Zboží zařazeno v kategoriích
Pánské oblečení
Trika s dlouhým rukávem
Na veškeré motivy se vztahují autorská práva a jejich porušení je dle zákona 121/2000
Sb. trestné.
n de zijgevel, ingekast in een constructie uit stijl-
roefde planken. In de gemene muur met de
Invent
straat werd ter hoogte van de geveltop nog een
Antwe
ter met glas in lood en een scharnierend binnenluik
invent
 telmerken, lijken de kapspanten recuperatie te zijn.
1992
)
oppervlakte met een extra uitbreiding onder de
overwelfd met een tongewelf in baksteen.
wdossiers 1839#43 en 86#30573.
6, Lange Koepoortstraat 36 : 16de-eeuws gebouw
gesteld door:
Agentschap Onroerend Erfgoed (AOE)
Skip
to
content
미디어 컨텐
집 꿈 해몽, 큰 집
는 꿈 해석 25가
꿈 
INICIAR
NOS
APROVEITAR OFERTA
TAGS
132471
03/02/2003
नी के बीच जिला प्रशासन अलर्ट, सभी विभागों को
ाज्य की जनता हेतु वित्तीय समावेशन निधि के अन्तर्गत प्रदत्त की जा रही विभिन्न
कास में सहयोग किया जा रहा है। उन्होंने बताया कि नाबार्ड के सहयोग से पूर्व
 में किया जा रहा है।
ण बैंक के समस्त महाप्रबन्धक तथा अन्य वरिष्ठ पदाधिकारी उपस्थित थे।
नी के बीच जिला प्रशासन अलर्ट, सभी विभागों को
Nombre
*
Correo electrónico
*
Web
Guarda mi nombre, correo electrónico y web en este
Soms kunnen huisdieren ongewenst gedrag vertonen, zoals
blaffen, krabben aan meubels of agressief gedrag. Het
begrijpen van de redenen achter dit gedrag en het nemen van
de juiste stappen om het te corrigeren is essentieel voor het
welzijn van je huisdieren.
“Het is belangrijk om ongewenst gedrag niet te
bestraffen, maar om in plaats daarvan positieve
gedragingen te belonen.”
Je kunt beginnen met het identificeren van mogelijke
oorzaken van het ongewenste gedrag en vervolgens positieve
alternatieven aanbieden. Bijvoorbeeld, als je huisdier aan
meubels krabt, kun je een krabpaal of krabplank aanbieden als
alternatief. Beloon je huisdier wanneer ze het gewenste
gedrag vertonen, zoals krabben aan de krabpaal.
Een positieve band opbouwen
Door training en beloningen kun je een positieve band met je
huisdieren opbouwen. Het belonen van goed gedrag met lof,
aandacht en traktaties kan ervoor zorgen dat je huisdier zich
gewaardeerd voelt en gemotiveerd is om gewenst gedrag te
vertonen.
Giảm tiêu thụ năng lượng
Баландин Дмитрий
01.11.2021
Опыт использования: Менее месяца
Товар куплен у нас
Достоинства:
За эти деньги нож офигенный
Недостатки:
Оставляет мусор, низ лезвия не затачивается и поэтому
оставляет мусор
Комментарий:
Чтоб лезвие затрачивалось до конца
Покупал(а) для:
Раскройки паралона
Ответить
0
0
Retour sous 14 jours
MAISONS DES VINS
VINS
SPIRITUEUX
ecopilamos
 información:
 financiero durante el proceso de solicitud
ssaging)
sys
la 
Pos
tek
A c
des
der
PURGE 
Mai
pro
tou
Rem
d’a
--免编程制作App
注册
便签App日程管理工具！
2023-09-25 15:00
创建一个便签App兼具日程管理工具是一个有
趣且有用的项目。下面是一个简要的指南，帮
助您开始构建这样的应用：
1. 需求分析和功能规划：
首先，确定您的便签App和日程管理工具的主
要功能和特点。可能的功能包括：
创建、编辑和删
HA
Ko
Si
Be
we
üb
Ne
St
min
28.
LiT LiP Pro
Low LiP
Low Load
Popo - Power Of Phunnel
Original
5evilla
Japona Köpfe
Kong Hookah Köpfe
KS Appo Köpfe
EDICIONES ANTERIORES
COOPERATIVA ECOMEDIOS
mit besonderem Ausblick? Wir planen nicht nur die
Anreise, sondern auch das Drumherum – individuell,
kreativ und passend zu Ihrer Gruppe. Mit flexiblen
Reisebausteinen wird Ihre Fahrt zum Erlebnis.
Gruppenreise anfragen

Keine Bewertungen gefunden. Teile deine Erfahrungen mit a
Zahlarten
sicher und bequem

### Job item
The entries above are to be retyped exactly.

### Your response
Zboží zařazeno v kategoriích
Pánské oblečení
Trika s dlouhým rukávem
Na veškeré motivy se vztahují autorská práva a jejich porušení je dle zákona 121/2000
Sb. trestné.
n de zijgevel, ingekast in een constructie uit stijl-
roefde planken. In de gemene muur met de
Invent
straat werd ter hoogte van de geveltop nog een
Antwe
ter met glas in lood en een scharnierend binnenluik
invent
 telmerken, lijken de kapspanten recuperatie te zijn.
1992
)
oppervlakte met een extra uitbreiding onder de
overwelfd met een tongewelf in baksteen.
wdossiers 1839#43 en 86#30573.
6, Lange Koepoortstraat 36 : 16de-eeuws gebouw
gesteld door:
Agentschap Onroerend Erfgoed (AOE)
Skip
to
content
미디어 컨텐
집 꿈 해몽, 큰 집
는 꿈 해석 25가
꿈 
INICIAR
NOS
APROVEITAR OFERTA
TAGS
132471
03/02/2003
नी के बीच जिला प्रशासन अलर्ट, सभी विभागों को
ाज्य की जनता हेतु वित्तीय समावेशन निधि के अन्तर्गत प्रदत्त की जा रही विभिन्न
कास में सहयोग किया जा रहा है। उन्होंने बताया कि नाबार्ड के सहयोग से पूर्व
 में किया जा रहा है।
ण बैंक के समस्त महाप्रबन्धक तथा अन्य वरिष्ठ पदाधिकारी उपस्थित थे।
नी के बीच जिला प्रशासन अलर्ट, सभी विभागों को
Nombre
*
Correo electrónico
*
Web
Guarda mi nombre, correo electrónico y web en este
Soms kunnen huisdieren ongewenst gedrag vertonen, zoals
blaffen, krabben aan meubels of agressief gedrag. Het
begrijpen van de redenen achter dit gedrag en het nemen van
de juiste stappen om het te corrigeren is essentieel voor het
welzijn van je huisdieren.
“Het is belangrijk om ongewenst gedrag niet te
bestraffen, maar om in plaats daarvan positieve
gedragingen te belonen.”
Je kunt beginnen met het identificeren van mogelijke
oorzaken van het ongewenste gedrag en vervolgens positieve
alternatieven aanbieden. Bijvoorbeeld, als je huisdier aan
meubels krabt, kun je een krabpaal of krabplank aanbieden als
alternatief. Beloon je huisdier wanneer ze het gewenste
gedrag vertonen, zoals krabben aan de krabpaal.
Een positieve band opbouwen
Door training en beloningen kun je een positieve band met je
huisdieren opbouwen. Het belonen van goed gedrag met lof,
aandacht en traktaties kan ervoor zorgen dat je huisdier zich
gewaardeerd voelt en gemotiveerd is om gewenst gedrag te
vertonen.
Giảm tiêu thụ năng lượng
Баландин Дмитрий
01.11.2021
Опыт использования: Менее месяца
Товар куплен у нас
Достоинства:
За эти деньги нож офигенный
Недостатки:
Оставляет мусор, низ лезвия не затачивается и поэтому
оставляет мусор
Комментарий:
Чтоб лезвие затрачивалось до конца
Покупал(а) для:
Раскройки паралона
Ответить
0
0
Retour sous 14 jours
MAISONS DES VINS
VINS
SPIRITUEUX
ecopilamos
 información:
 financiero durante el proceso de solicitud
ssaging)
sys
la 
Pos
tek
A c
des
der
PURGE 
Mai
pro
tou
Rem
d’a
--免编程制作App
注册
便签App日程管理工具！
2023-09-25 15:00
创建一个便签App兼具日程管理工具是一个有
趣且有用的项目。下面是一个简要的指南，帮
助您开始构建这样的应用：
1. 需求分析和功能规划：
首先，确定您的便签App和日程管理工具的主
要功能和特点。可能的功能包括：
创建、编辑和删
HA
Ko
Si
Be
we
üb
Ne
St
min
28.
LiT LiP Pro
Low LiP
Low Load
Popo - Power Of Phunnel
Original
5evilla
Japona Köpfe
Kong Hookah Köpfe
KS Appo Köpfe
EDICIONES ANTERIORES
COOPERATIVA ECOMEDIOS
mit besonderem Ausblick? Wir planen nicht nur die
Anreise, sondern auch das Drumherum – individuell,
kreativ und passend zu Ihrer Gruppe. Mit flexiblen
Reisebausteinen wird Ihre Fahrt zum Erlebnis.
Gruppenreise anfragen

Keine Bewertungen gefunden. Teile deine Erfahrungen mit a
Zahlarten
sicher und bequem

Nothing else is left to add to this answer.